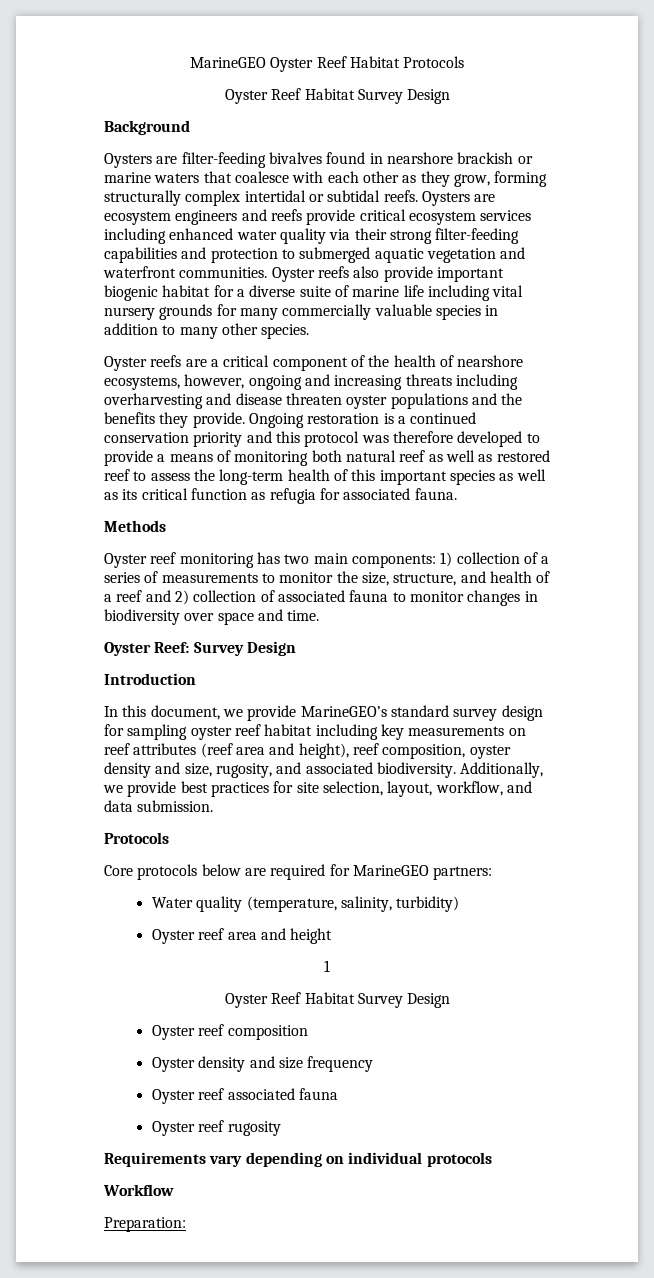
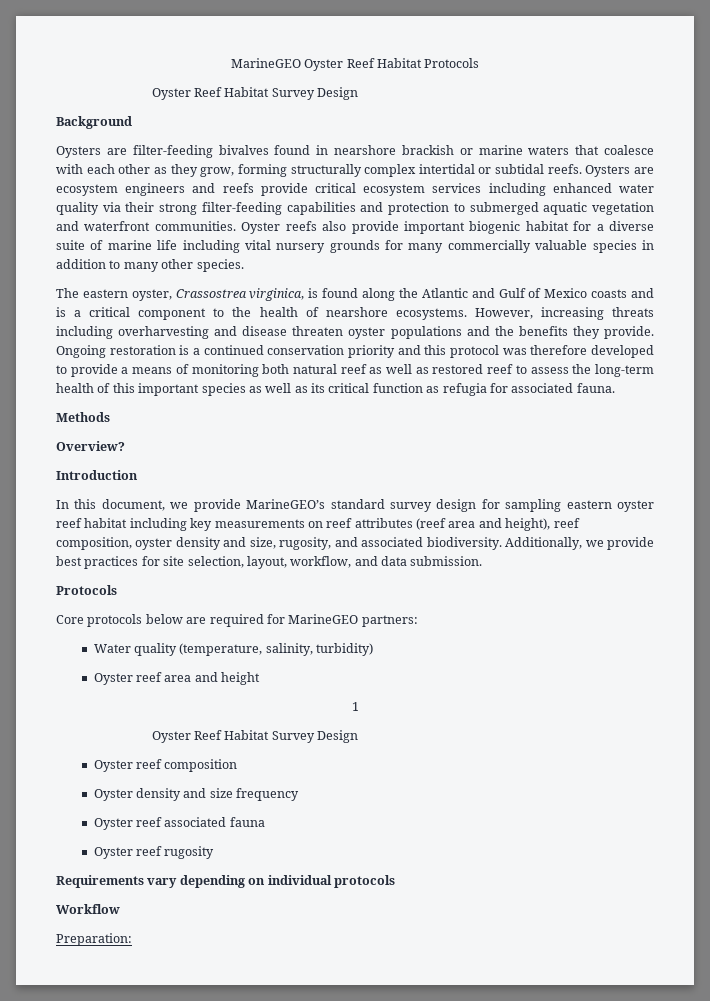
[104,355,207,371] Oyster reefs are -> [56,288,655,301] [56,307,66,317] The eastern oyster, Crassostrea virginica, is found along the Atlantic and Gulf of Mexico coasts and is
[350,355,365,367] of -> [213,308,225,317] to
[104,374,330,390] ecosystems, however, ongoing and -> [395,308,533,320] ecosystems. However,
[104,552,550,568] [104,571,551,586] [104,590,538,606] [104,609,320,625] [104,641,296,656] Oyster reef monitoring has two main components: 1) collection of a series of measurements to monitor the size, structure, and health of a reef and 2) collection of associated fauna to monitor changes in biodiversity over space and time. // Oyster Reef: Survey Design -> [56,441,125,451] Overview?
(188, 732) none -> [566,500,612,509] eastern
◆ ◆ ◆
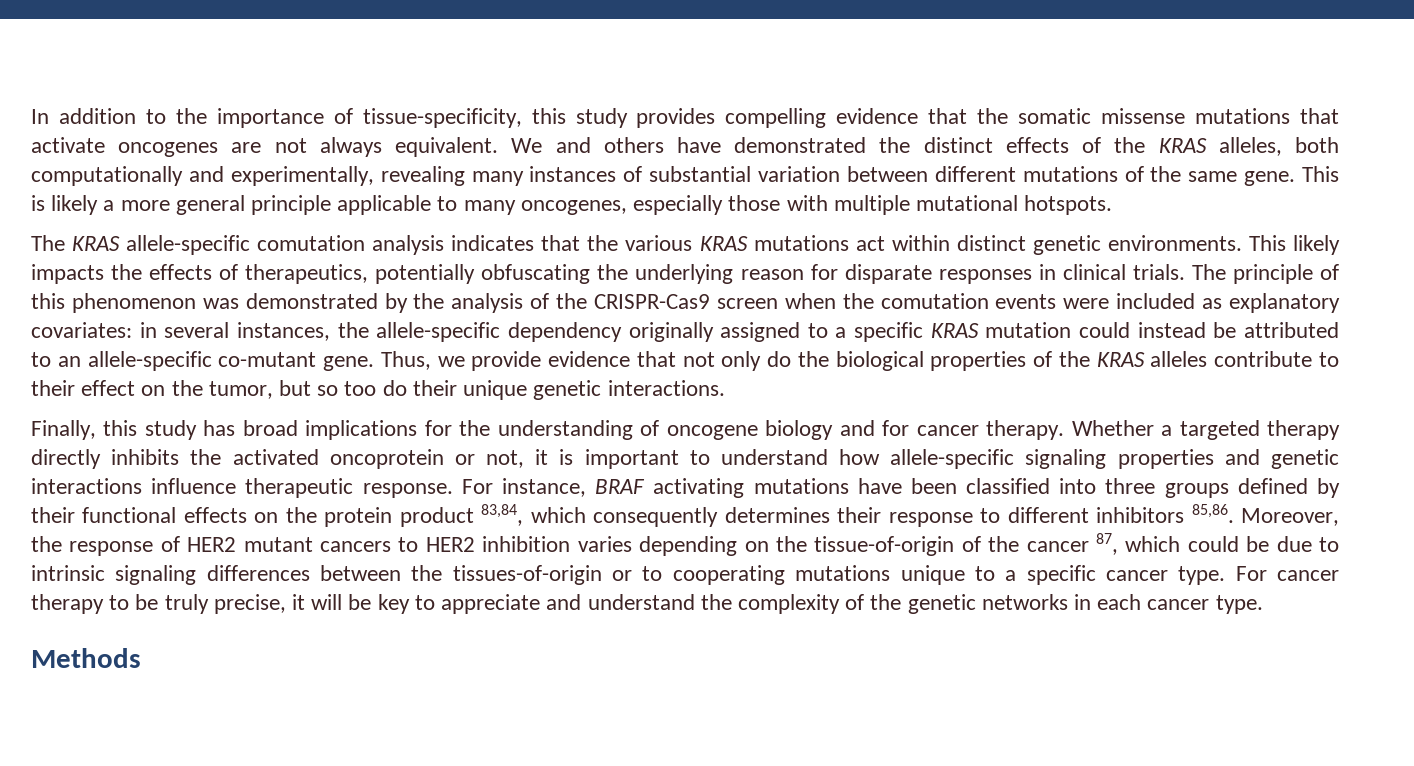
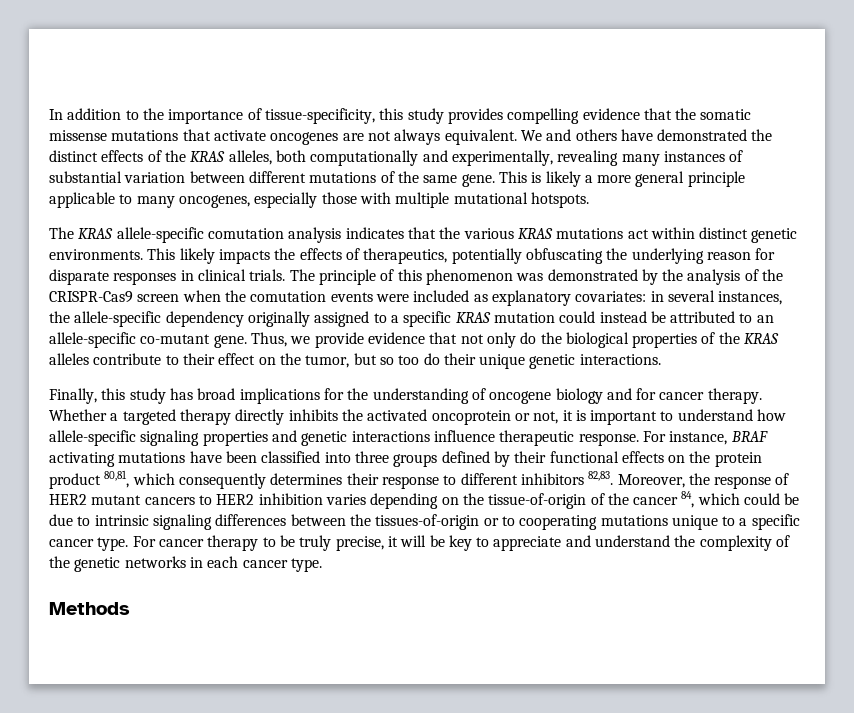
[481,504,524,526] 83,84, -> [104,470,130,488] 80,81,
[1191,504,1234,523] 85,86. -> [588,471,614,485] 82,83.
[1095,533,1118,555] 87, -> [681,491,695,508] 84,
◆ ◆ ◆
### WHAT IS BEING ASKED
Show the lines of the records that include the string "eastern".

### YOUR SOLUTION
[104,355,207,371] Oyster reefs are -> [56,288,655,301] [56,307,66,317] The eastern oyster, Crassostrea virginica, is found along the Atlantic and Gulf of Mexico coasts and is
(188, 732) none -> [566,500,612,509] eastern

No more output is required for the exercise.